---------- LISTED ENTRIES ----------

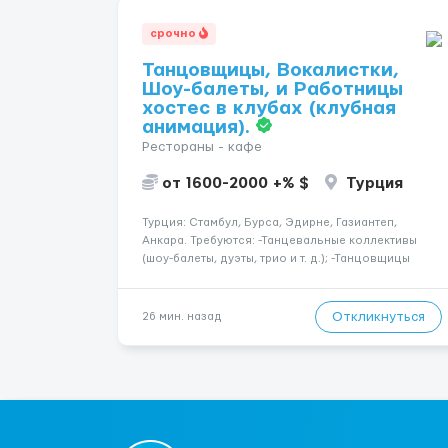
срочно
Танцовщицы, Вокалистки,
Шоу-балеты, и Работницы
хостес в клубах (клубная
анимация).
Рестораны - кафе
от 1600-2000 +% $
Турция
Турция: Стамбул, Бурса, Эдирне, Газиантеп,
Анкара. Требуются: -Танцевальные коллективы
(шоу-балеты, дуэты, трио и т. д.); -Танцовщицы
(экзотика, го-го, восточные, paty girls, и т. д.);
-Вокалистки (эстрадный репертуар на разных
языках); -Гимнастки; -Работницы хостесc в кл...
Откликнуться
26 мин. назад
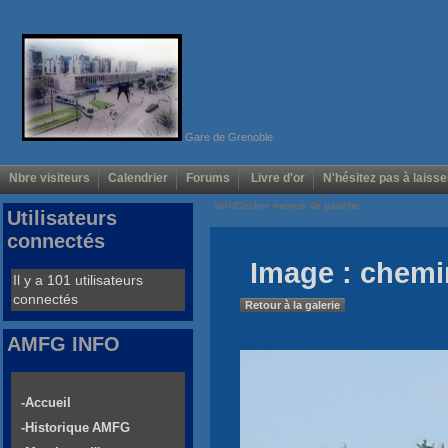
Gare de Grenoble
Nbre visiteurs
Calendrier
Forums
Livre d'or
N'hésitez pas à laisse
Voir/Cacher menus de gauche
Utilisateurs
connectés
Image : chemin
Il y a 101 utilisateurs
connectés
Retour à la galerie
AMFG INFO
-Accueil
-Historique AMFG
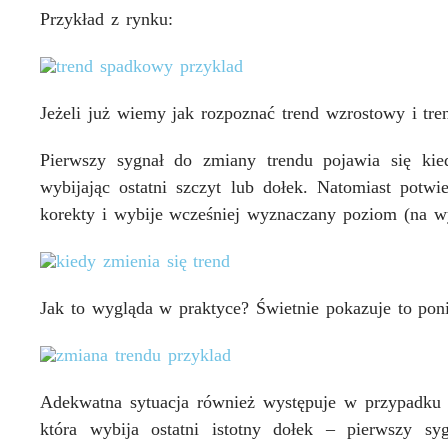
Przykład z rynku:
Jeżeli już wiemy jak rozpoznać trend wzrostowy i tre
Pierwszy sygnał do zmiany trendu pojawia się ki
wybijając ostatni szczyt lub dołek. Natomiast pot
korekty i wybije wcześniej wyznaczany poziom (na wy
Jak to wygląda w praktyce? Świetnie pokazuje to poni
Adekwatna sytuacja również występuje w przypadku 
która wybija ostatni istotny dołek – pierwszy sy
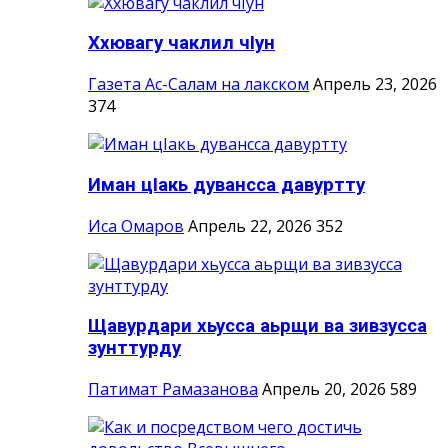
Ххювагу чаклил чIун
Газета Ас-Салам на лакском
Апрель 23, 2026
374
Иман цIакь дувансса давуртту
Иса Омаров
Апрель 22, 2026
352
Щавурдари хьусса аьрщи ва зивзусса
зунттурду
Патимат Рамазанова
Апрель 20, 2026
589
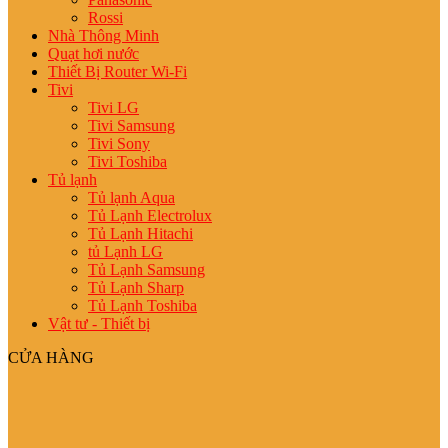
Rossi
Nhà Thông Minh
Quạt hơi nước
Thiết Bị Router Wi-Fi
Tivi
Tivi LG
Tivi Samsung
Tivi Sony
Tivi Toshiba
Tủ lạnh
Tủ lạnh Aqua
Tủ Lạnh Electrolux
Tủ Lạnh Hitachi
tủ Lạnh LG
Tủ Lạnh Samsung
Tủ Lạnh Sharp
Tủ Lạnh Toshiba
Vật tư - Thiết bị
CỬA HÀNG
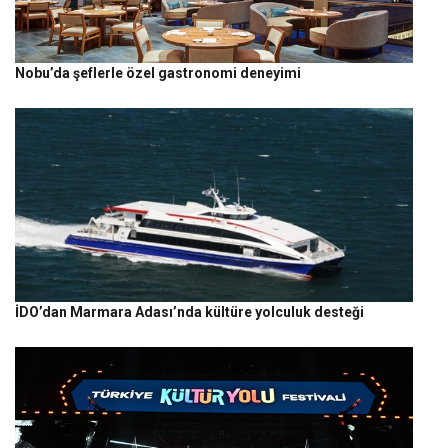
Nobu’da şeflerle özel gastronomi deneyimi
İDO’dan Marmara Adası’nda kültüre yolculuk desteği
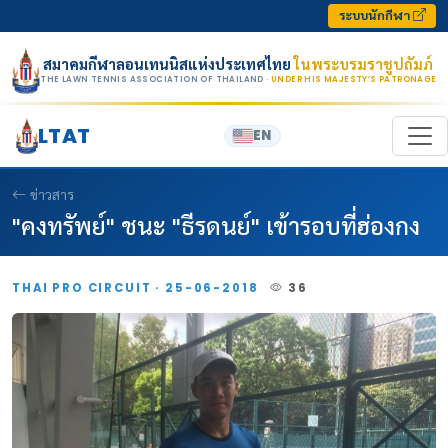
Skip to content
ระบบนักกีฬา
สมาคมกีฬาลอนเทนนิสแห่งประเทศไทย
ในพระบรมราชูปถัมภ์
THE LAWN TENNIS ASSOCIATION OF THAILAND
· UNDER HIS MAJESTY’S PATRONAGE
LTAT
EN
ข่าวสาร
"คงทรัพย์" ชนะ "ธีรดนย์" เข้ารอบที่ฮ่องกง
THAI PRO CIRCUIT · 25-06-2018
36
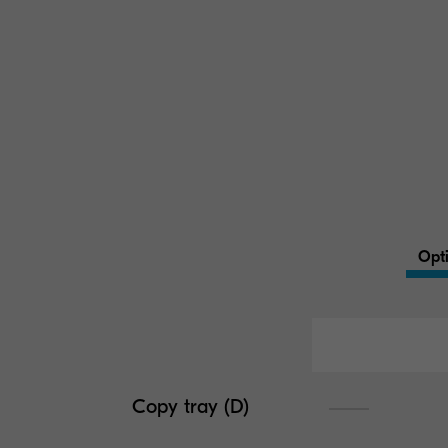
Opti
Copy tray (D)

----------

§ TASK PROMPT
Please lay out every line of text in the listing above as a JSON list of strings, one string per line. Skip blank lines and leave the pictures out.

§ FINAL ANSWER
[
  "срочно",
  "Танцовщицы, Вокалистки,",
  "Шоу-балеты, и Работницы",
  "хостес в клубах (клубная",
  "анимация).",
  "Рестораны - кафе",
  "от 1600-2000 +% $",
  "Турция",
  "Турция: Стамбул, Бурса, Эдирне, Газиантеп,",
  "Анкара. Требуются: -Танцевальные коллективы",
  "(шоу-балеты, дуэты, трио и т. д.); -Танцовщицы",
  "(экзотика, го-го, восточные, paty girls, и т. д.);",
  "-Вокалистки (эстрадный репертуар на разных",
  "языках); -Гимнастки; -Работницы хостесc в кл...",
  "Откликнуться",
  "26 мин. назад",
  "Gare de Grenoble",
  "Nbre visiteurs",
  "Calendrier",
  "Forums",
  "Livre d'or",
  "N'hésitez pas à laisse",
  "Voir/Cacher menus de gauche",
  "Utilisateurs",
  "connectés",
  "Image : chemin",
  "Il y a 101 utilisateurs",
  "connectés",
  "Retour à la galerie",
  "AMFG INFO",
  "-Accueil",
  "-Historique AMFG",
  "Przykład z rynku:",
  "Jeżeli już wiemy jak rozpoznać trend wzrostowy i tre",
  "Pierwszy sygnał do zmiany trendu pojawia się ki",
  "wybijając ostatni szczyt lub dołek. Natomiast pot",
  "korekty i wybije wcześniej wyznaczany poziom (na wy",
  "Jak to wygląda w praktyce? Świetnie pokazuje to poni",
  "Adekwatna sytuacja również występuje w przypadku ",
  "która wybija ostatni istotny dołek – pierwszy sy",
  "Ххювагу чаклил чIун",
  "Газета Ас-Салам на лакском",
  "Апрель 23, 2026",
  "374",
  "Иман цIакь дувансса давуртту",
  "Иса Омаров",
  "Апрель 22, 2026",
  "352",
  "Щавурдари хьусса аьрщи ва зивзусса",
  "зунттурду",
  "Патимат Рамазанова",
  "Апрель 20, 2026",
  "589",
  "Rossi",
  "Nhà Thông Minh",
  "Quạt hơi nước",
  "Thiết Bị Router Wi-Fi",
  "Tivi",
  "Tivi LG",
  "Tivi Samsung",
  "Tivi Sony",
  "Tivi Toshiba",
  "Tủ lạnh",
  "Tủ lạnh Aqua",
  "Tủ Lạnh Electrolux",
  "Tủ Lạnh Hitachi",
  "tủ Lạnh LG",
  "Tủ Lạnh Samsung",
  "Tủ Lạnh Sharp",
  "Tủ Lạnh Toshiba",
  "Vật tư - Thiết bị",
  "CỬA HÀNG",
  "Nobu’da şeflerle özel gastronomi deneyimi",
  "İDO’dan Marmara Adası’nda kültüre yolculuk desteği",
  "Skip to content",
  "ระบบนักกีฬา",
  "สมาคมกีฬาลอนเทนนิสแห่งประเทศไทย",
  "ในพระบรมราชูปถัมภ์",
  "THE LAWN TENNIS ASSOCIATION OF THAILAND",
  "· UNDER HIS MAJESTY’S PATRONAGE",
  "LTAT",
  "EN",
  "ข่าวสาร",
  "\"คงทรัพย์\" ชนะ \"ธีรดนย์\" เข้ารอบที่ฮ่องกง",
  "THAI PRO CIRCUIT · 25-06-2018",
  "36",
  "Opti",
  "Copy tray (D)"
]